5. KENDİNİZE ŞEFKATLE YAKLAŞMAYI SEÇİN:
Gün içinde elinizi kalbinize koyup kendinize neye ihtiyacınız olduğunu ve nasıl olduğunuzu sorun.
Bu sorular kendinizle duygusal bağınızı kuvvetlendirmeye yardımcı olacaktır. Zaman içinde, içinizdeki duyguların sesini duymaya başladığınızı göreceksiniz. İçinizde oluşmaya başlayan bu duygusal derinlik hissi, size duygularınızda netlik kazandıracak ve kendinizi açıkça ifade edebilmek ise yaşadığınız duygu bunalımlarını engelleyecektir.
6. PROFESYONEL DESTEK İSTEYİN:
Duygularınızı tanımak ve onlara ulaşmak uzun süre bu dinamikte olduğunuz için çok zorlu olabilir.

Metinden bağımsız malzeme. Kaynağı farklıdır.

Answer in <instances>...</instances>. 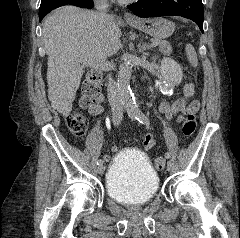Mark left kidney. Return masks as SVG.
Instances as JSON below:
<instances>
[{
  "label": "left kidney",
  "mask_w": 240,
  "mask_h": 238,
  "mask_svg": "<svg viewBox=\"0 0 240 238\" xmlns=\"http://www.w3.org/2000/svg\"><path fill=\"white\" fill-rule=\"evenodd\" d=\"M183 77L181 66L173 59L164 57L161 60V80L158 83L163 94H169Z\"/></svg>",
  "instance_id": "5707ae66"
}]
</instances>
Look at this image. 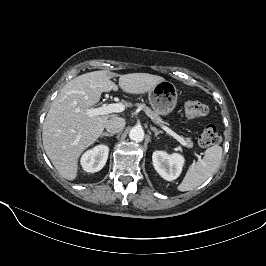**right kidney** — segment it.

Bu tür durumlarda bir profesyonelden destek istemek kişinin kendisi için güzel bir adım olacaktır. Bir terapistle birlikte öfkenizin altında yatan duyguları, bunları neden bastırmaya ihtiyaç duyduğunuzu ve bu durumun kökenlerini anlamaya başladıkça, bu konuda yapacağınız çalışmalar duygularınızı aktarma yolunda önemli bir adım olacaktır.
İFADE EDİLEMEYEN HİSLER HASTALIK OLARAK ORTAYA ÇIKAR!

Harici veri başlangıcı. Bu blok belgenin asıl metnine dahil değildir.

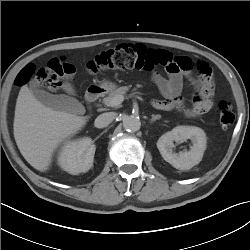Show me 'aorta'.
<instances>
[{
	"label": "aorta",
	"instance_id": "762f6f07",
	"mask_svg": "<svg viewBox=\"0 0 250 250\" xmlns=\"http://www.w3.org/2000/svg\"><path fill=\"white\" fill-rule=\"evenodd\" d=\"M123 127L127 131L136 132L140 129L141 122L138 117L130 115L123 119Z\"/></svg>",
	"mask_w": 250,
	"mask_h": 250
}]
</instances>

İyi olmayan bir şeyi neden sürdürürüz? Çünkü duyguları bastırmanın kişi için bazı kazanımları vardır. Kişi duygularını yaşamayıp bastırdıkça kendini kontrol sahibi ve güçlü hisseder. Güçlü olmak bu kişiler için artık duygusuz olmakla eşdeğer olmuştur. Bu kişiler, asıl güçlülüğün o duyguyu yaşamak ve ifade etmek olduğunu unutmuşlardır. Sözel olarak ifade edilmemiş olan bastırılan duygular, zamanla kendine ifade edebileceği alanlar arar. Bundan dolayı kişide çeşitli hastalıklar boy göstermeye başlar. Strese dayalı kas ağrıları, kaygı bozuklukları, sabahları yorgun uyanmak, baş ağrıları aslında bedenin bastırılan duygu ile kendini sürekli kasması sonucunda meydana gelir. Bu hastalıkların iyileşebilmesi de; ancak duyguların kabullenilmesi, gevşeyip rahatlamak ile mümkün olacaktır.

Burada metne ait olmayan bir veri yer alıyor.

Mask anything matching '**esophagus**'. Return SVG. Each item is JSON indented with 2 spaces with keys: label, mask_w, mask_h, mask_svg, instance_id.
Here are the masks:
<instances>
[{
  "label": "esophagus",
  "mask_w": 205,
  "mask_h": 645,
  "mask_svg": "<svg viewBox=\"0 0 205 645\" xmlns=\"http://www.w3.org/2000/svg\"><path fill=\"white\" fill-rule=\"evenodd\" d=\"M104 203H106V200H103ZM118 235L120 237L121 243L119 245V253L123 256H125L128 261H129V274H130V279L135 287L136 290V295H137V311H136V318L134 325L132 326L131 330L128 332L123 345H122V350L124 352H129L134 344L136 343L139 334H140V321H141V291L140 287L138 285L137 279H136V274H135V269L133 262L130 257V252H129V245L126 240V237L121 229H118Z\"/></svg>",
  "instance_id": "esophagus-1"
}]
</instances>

ÇEVRESİYLE İLİŞKİSİNDE ZORLANIR
Bastırılan duygulara sahip olduğunuzu şu belirtilerle test edebilirsiniz. Başkaları tarafından olumsuz eleştiri aldığınızda tepkiniz nasıl? Hemen hiddetli bir tepki gösterip kabul etmemek bastırılan duygulara sahip olunduğunun ilk göstergesi. Kişiler arası ilişkiler, bu kişiler için oldukça sıkıntılıdır çünkü kişi duygularını ifade etmeyi bilmediğinden ötürü genellikle tepkisel davranışlarda bulunurlar. Bu durum da hem kişinin kendisiyle hem de çevresiyle olumlu ilişkiler kuramamasına yol açar.